The Bible is pretty clear that he became like us in every respect, right? Also that we share in flesh and blood. So our salvation depends on us sharing the same nature with Jesus exactly. He has to have real, unaltered humanness. So if his godness mixes with the humanness, and now the plain milk, you know, is turned into chocolate milk, it's no longer normal milk, and we have a problem. So if you think of the milk as humanity, it has to stay completely and exactly just normal milk, right? If it's chocolate milk, they're not the same natures anymore.
And this is what they said at Calzone. Not the cereal thing, right? But they thought that the two natures are not mixed in any way. The word that they used for mixed is confused, okay? So the nature of the milk and Rice Krispies get confused when they unite. Here's the language from the definition. The Lord Jesus Christ is acknowledged in two natures, unconfusedly. The difference of the natures being in no way removed because of the union, but rather the properties of each nature being preserved.
All right, so that was it. Now, because the milk, which was not chocolate at all, all of a sudden becomes chocolatey, and the cereal, which used to be dry, is not anymore. Their properties are not preserved, right? Now, what does it actually mean for His natures to be united? Actually, one of the things I like about bad theology metaphors, and pretty much all metaphors about Christology or the Trinity are bad, is demonstrating where they fall short.
So this one falls short in a lot of areas.

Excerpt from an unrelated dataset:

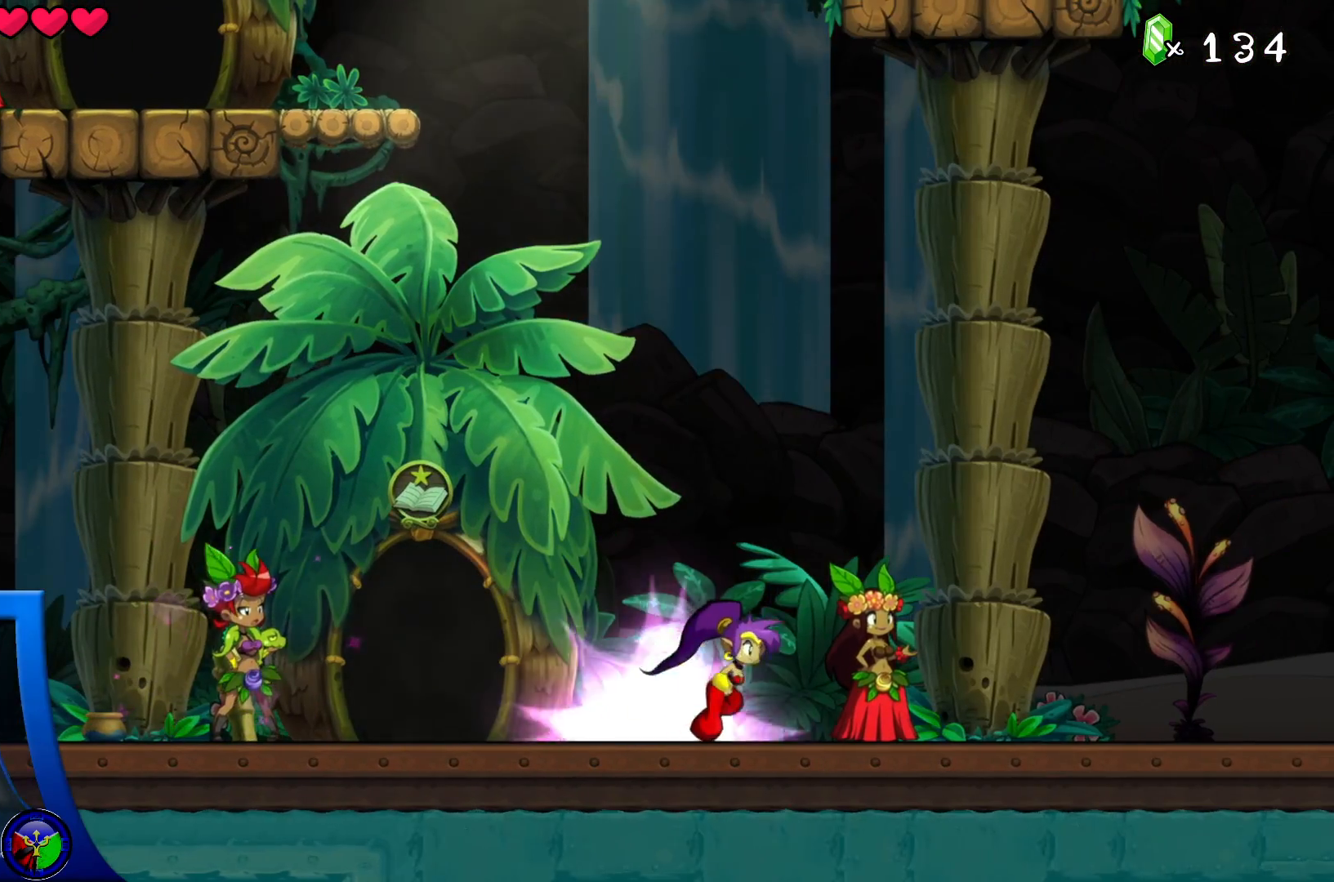
{"buttons": ["START"], "left_stick": "center", "right_stick": "center", "events": [[400, "left_stick", "center"], [417, "START", "down"]]}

But one of the reasons marbles and milk is a bad example is that the milk and the marbles are not really united, at least not in the way that Jesus' natures are united. Even the definition of chalcedon says that the natures are united unchangeably, indivisibly, and inseparably. So you can change how united the marbles and milk are, right? You can even separate them by just taking out the marbles and drying them off.
But that doesn't work when you're talking about Jesus and His two natures, right? They can't ever be separated. So there's something about that metaphor that just doesn't really represent how their union works. The extent to which His natures are united never changes. In chalcedon, they defined the Christological definition as Jesus still has two different natures. One corresponds to Him being a man, and one corresponding to Him being God.